EINE ALTHERRENRIEGE BEWIRKT KEINEN LINKSRUCK IN DER DEUTSCHEN POLITIK
: Allzu rüstige Rentner

Wenn ältere Menschen sich nur schwer damit abfinden können, weniger einflussreich zu sein als in früheren Lebensabschnitten, dann ist das verständlich und oft Mitleid erregend, kann aber trotzdem ziemlich nerven. Allerdings hat im Allgemeinen darunter nur die unmittelbare Umgebung zu leiden. Die Frage, mit wem sich die Größen von gestern heute zum Rotwein verabreden, gilt üblicherweise nicht als Thema von nationaler Bedeutung. Im Falle von Oskar Lafontaine und seinen realen oder imaginierten Gesprächspartnern ist das anders. Dafür gibt es Gründe. Sie haben nichts mit den angeblich handelnden Personen zu tun.

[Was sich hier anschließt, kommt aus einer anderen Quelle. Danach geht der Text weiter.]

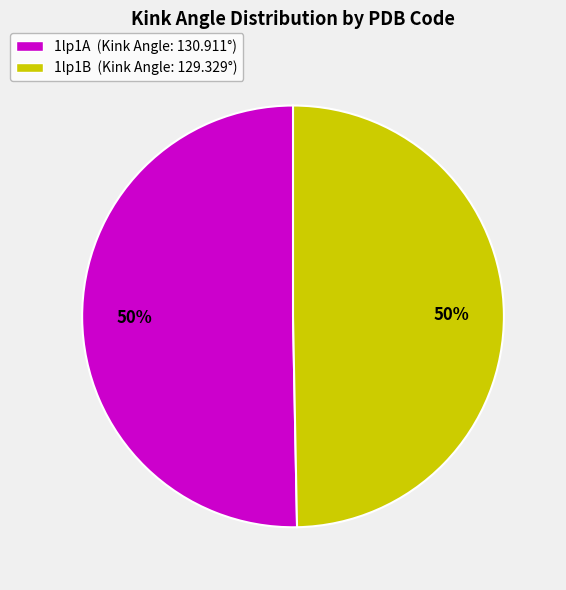

Is it true that 1lp1B is 36% of the pie?

False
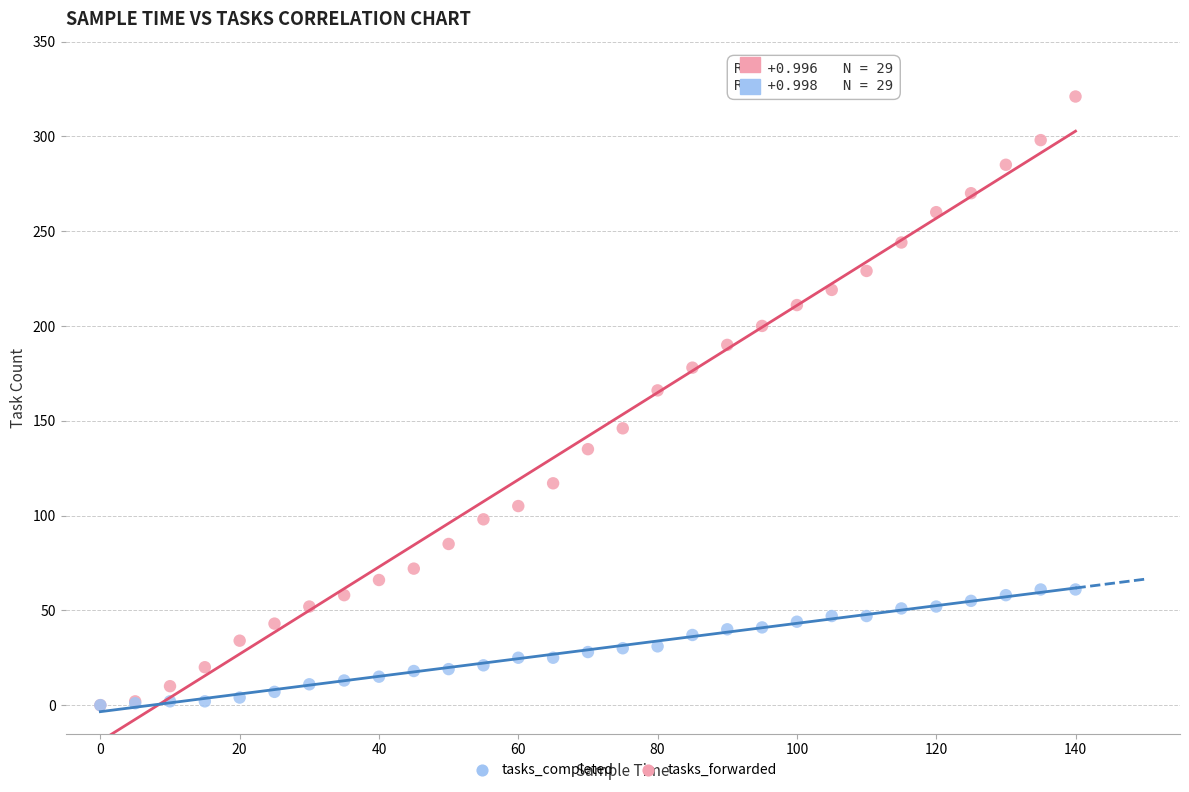

Across all series, what Y value is closest to 160?

166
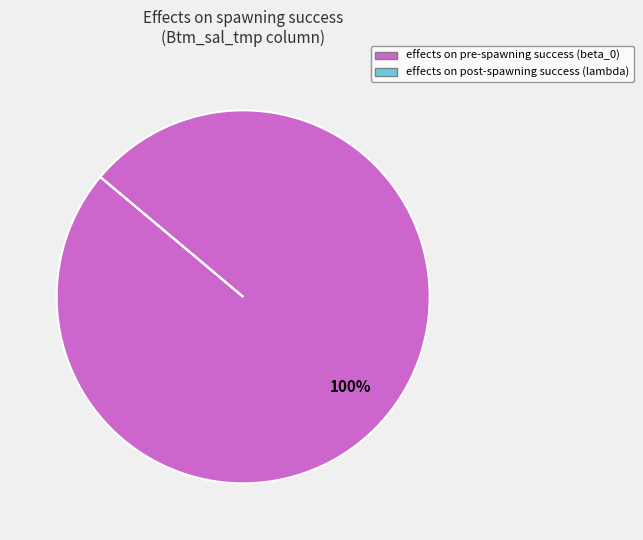

Is there any slice that represents more than half of the pie?

Yes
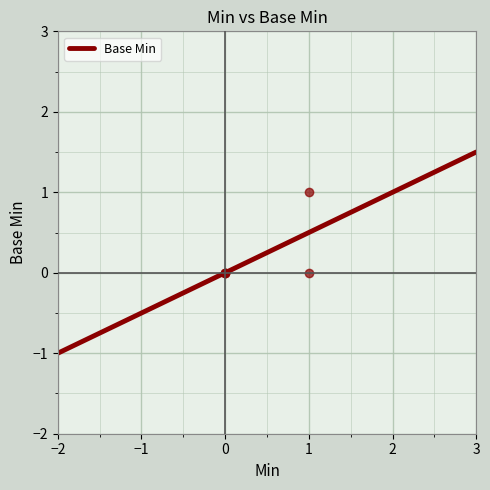

What is the value of the 4th point from the left?

1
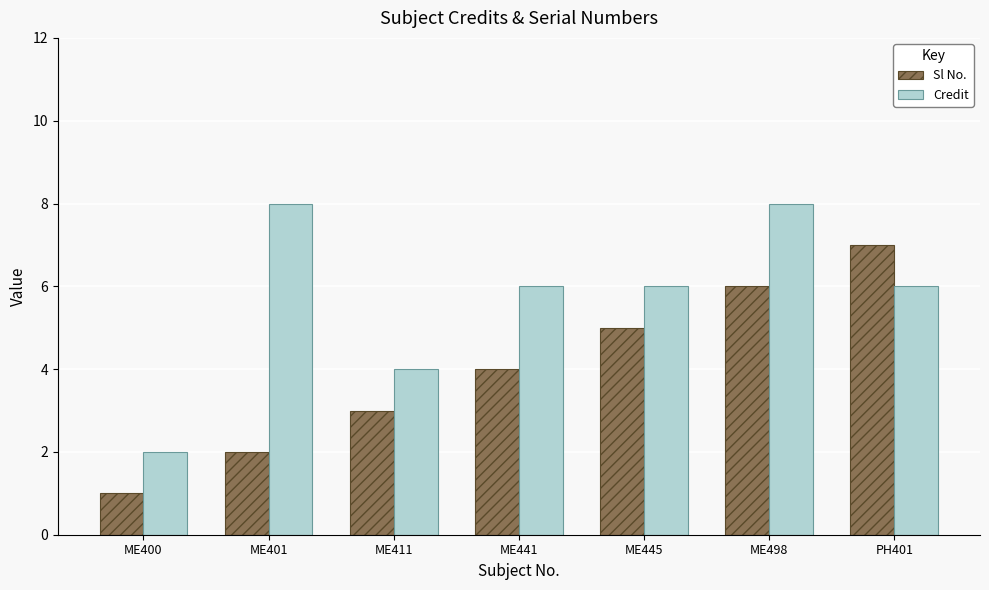

How many categories are shown in the chart?

7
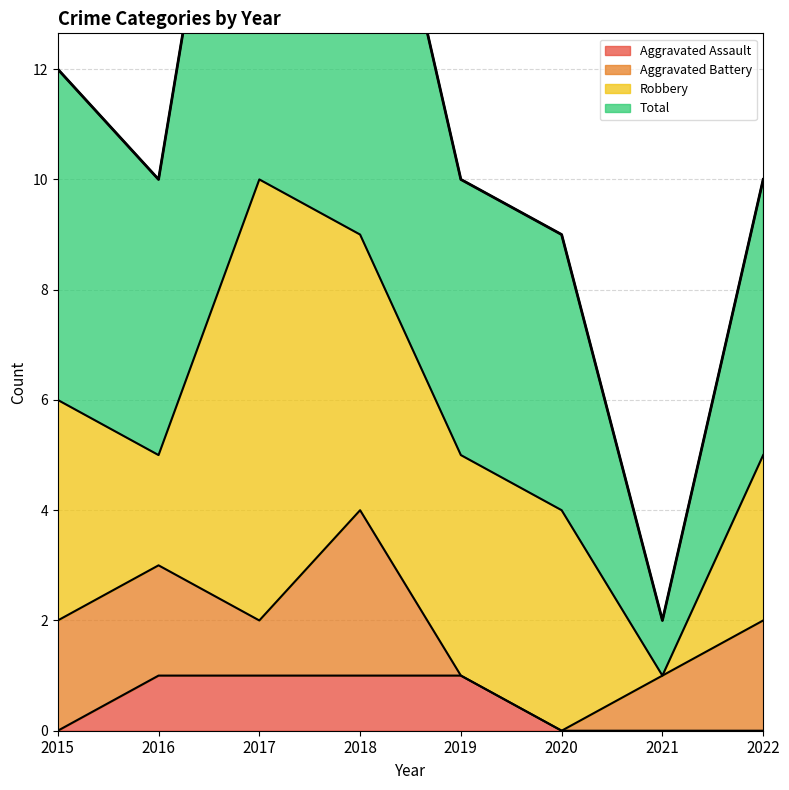

Which has a higher value, 2018 or 2021?

2018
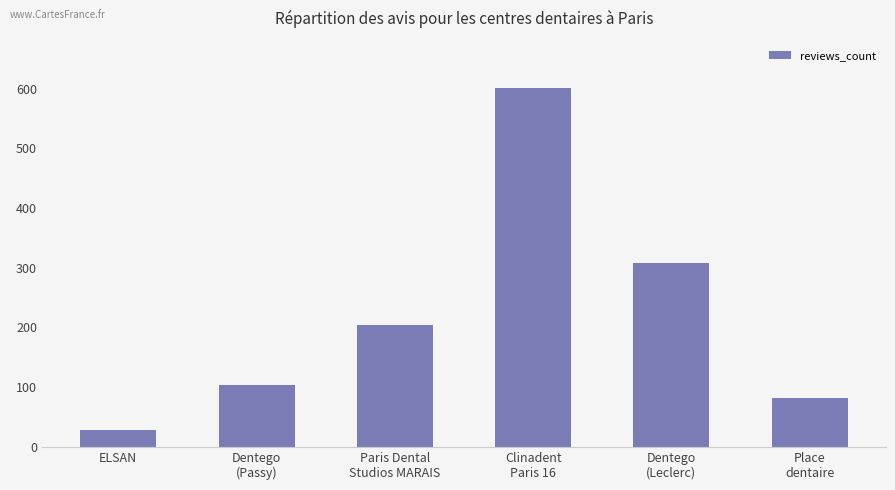

How many values are below 204?

3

Wer kolportiert, der flüchtige SPD-Vorsitzende habe sich mit dem früheren IG-Metall-Chef Franz Steinkühler, mit dessen Nachfolger Jürgen Peters und mit dem ehemaligen PDS-Star Gregor Gysi getroffen? Wer promotet Lafontaine? Wer wird nicht müde, die Erfolgsaussichten einer neuen Linkspartei in leuchtenden Farben zu malen? Fast ausnahmslos Medien und Leute, die wahrlich nicht im Verdacht stehen, eine solche Partei unterstützen zu wollen. Die Springer-Presse, beispielsweise. Und Sabine Christiansen. Es mag ja durchaus sein, dass die Zeit für eine gesamtdeutsche Linkspartei demnächst reif ist. Solange deren Hoffnungsträger jedoch nur aus einer abgehalfterten Altherrenriege bestehen – die den Verlust ihrer Positionen übrigens in keinem Fall ihrem unbeirrten Kampf für soziale Gerechtigkeit verdankt –, so lange wird sie allenfalls mächtig genug sein, um den Kanzler zu stürzen. Einen Linksruck in der deutschen Politik wird sie hingegen nicht bewirken können. In wessen Interesse liegt das wohl? Es ist kein Zufall, dass der Einzige, der ein Treffen mit Lafontaine sofort dementieren ließ, zugleich der Einzige in der Runde der üblichen Verdächtigen ist, der noch über reale Macht verfügt: der IG-Metall-Vorsitzende Jürgen Peters.

Er hätte sich die Mühe nicht zu machen brauchen und nicht machen sollen. Man darf Lafontaine nämlich durchaus treffen, und man darf mit ihm auch über jedes nur vorstellbare Thema reden. Alles andere wäre Altersdiskriminierung. Nicht weniger, aber eben auch nicht mehr.